**Orden de trabajo A**
Responde con base en el texto sobre la contaminación del aire:
(i) ¿Qué dos ciudades colombianas se mencionan?
(ii) ¿Qué llevan algunos ciudadanos que se atreven a salir a las calles?
(iii) ¿Qué derecho se señala como tal vez el primero de todos?
**Orden de trabajo B**
Reescribe el tramo del texto sobre la contaminación del aire que va de "Algunos de los" hasta "pero segura." y pon "mascarillas" en lugar de "máscaras".

**Texto extraído**
En
Colombia, Bogotá y Medellín van a la par con las grandes capitales del mundo y
las autoridades ambientales comienzan a lanzar tímidos llamados ante el peligro
que representa el aire que respiramos.
Algunos de los
ciudadanos que se atreven a salir a las calles llevan máscaras para intentar
protegerse de un aire que no es apto para la respiración humana. No es una
película de ficción apocalíptica, es la realidad de hoy y no es la primera vez
que pasa esto ni Pekín es la única gran urbe que enfrenta el reto de defender a
sus habitantes del aire que puede matar y está matando. Poder respirar es tal
vez el primero de todos los derechos y los seres humanos con nuestra insensatez
estamos vulnerando ese derecho para suicidarnos colectivamente de manera lenta
pero segura.

**Datos del ejercicio**
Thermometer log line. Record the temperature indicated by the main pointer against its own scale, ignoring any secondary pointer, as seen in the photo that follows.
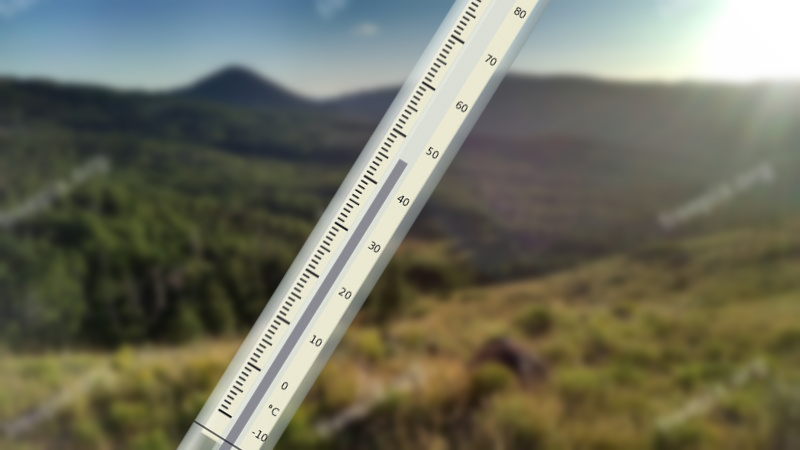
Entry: 46 °C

**Solución del ejercicio A**
(i) Bogotá y Medellín.
(ii) Máscaras.
(iii) Poder respirar.

**Solución del ejercicio B**
Algunos de los
ciudadanos que se atreven a salir a las calles llevan mascarillas para intentar
protegerse de un aire que no es apto para la respiración humana. No es una
película de ficción apocalíptica, es la realidad de hoy y no es la primera vez
que pasa esto ni Pekín es la única gran urbe que enfrenta el reto de defender a
sus habitantes del aire que puede matar y está matando. Poder respirar es tal
vez el primero de todos los derechos y los seres humanos con nuestra insensatez
estamos vulnerando ese derecho para suicidarnos colectivamente de manera lenta
pero segura.